Cohen bought it expressly for the design center. “I couldn’t resist the biplane’s spectacular design,” he says. “Spectacular”—it’s not a word you hear very much from airplane people. But it made me look at the glider a second time, and you know, I think he’s right.

- Glider among Glamour
September 16, 2009
The rivers of Titan
If I were running the space program—which is unlikely, I admit—Saturn’s moon Titan would be very high on the list of destinations for the next major planetary mission. Sure, Mars is appealing, largely because of its similarity to Earth.

Cassini Radar Team/ESA/NASA/JPL
But take a look at this radar image of Titan’s northern polar region, returned by the radar instrument on the Cassini orbiter. Seem familiar? The only other place you’ll find features like this—flowing rivers and lakes still filled with liquid—is Earth.
This is Titan, though, where the temperature is 290 degrees below zero.

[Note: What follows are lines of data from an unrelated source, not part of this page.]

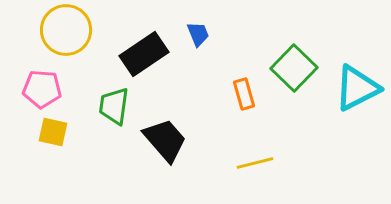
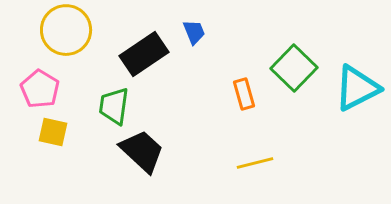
blue trapezoid: moved 4 px left, 2 px up
pink pentagon: moved 2 px left; rotated 27 degrees clockwise
black trapezoid: moved 23 px left, 11 px down; rotated 6 degrees counterclockwise
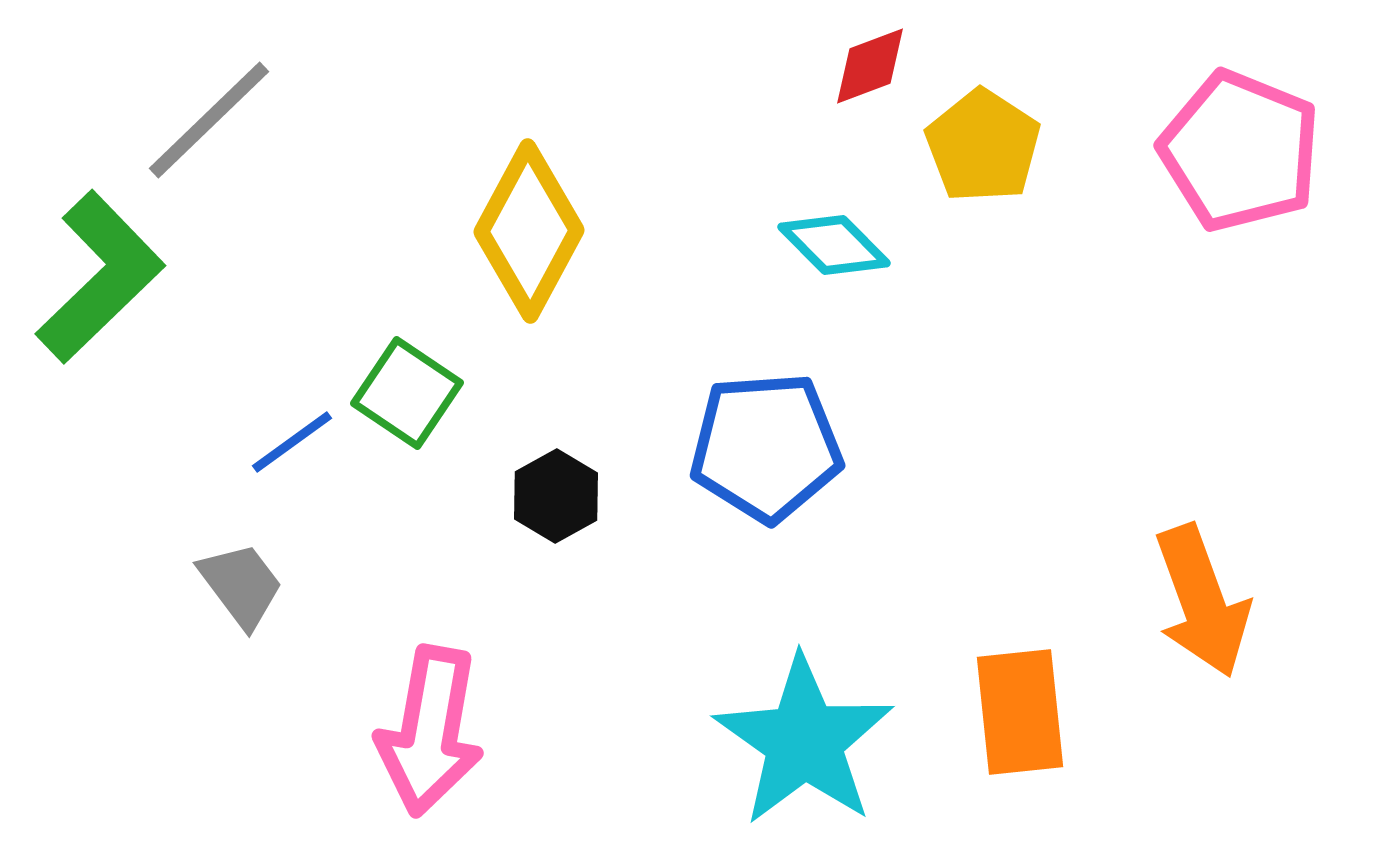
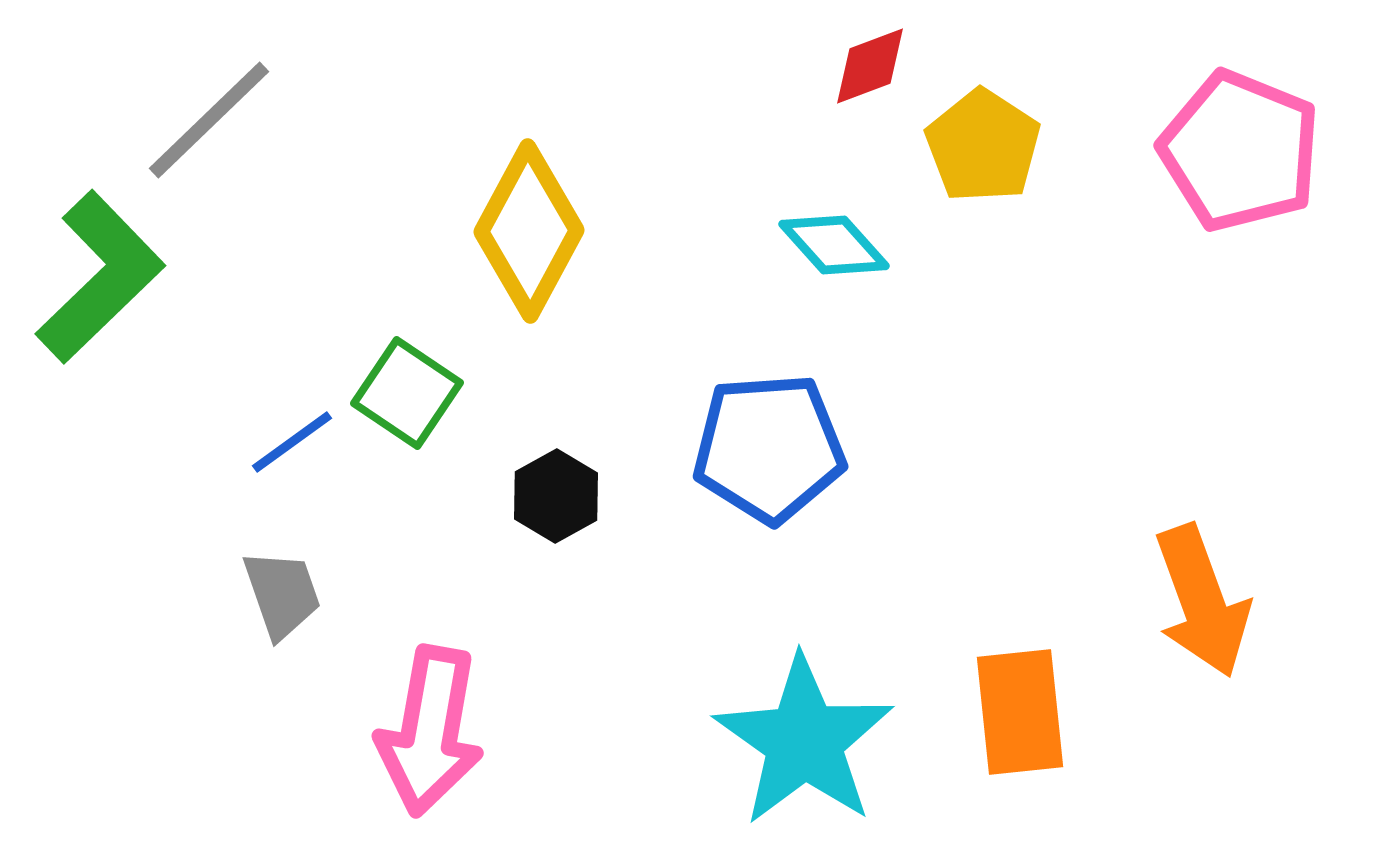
cyan diamond: rotated 3 degrees clockwise
blue pentagon: moved 3 px right, 1 px down
gray trapezoid: moved 41 px right, 9 px down; rotated 18 degrees clockwise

So the liquids are likely to be methane or ethane, not water. The “lava” oozing from Titan’s ice volcanoes is made of water and ammonia, and is as thick as taffy. It rains there, sometimes heavily, and there may even be fog. All of which makes this place Earthlike and utterly alien at the same time—the perfect target for exploration.
The vehicles proposed for studying Titan are as fun as they are varied: rovers, balloons, airplanes, even boats. And there’s a real chance of finding life, or at least its precursors, on a moon with more organic molecules than any other place beside Earth, and transient liquid water on the surface.
Let’s hope that NASA and the European Space Agency heed a recent recommendation from planetary scientists to send a large “flagship” mission to Titan in the 2020s, and perhaps a small probe even earlier.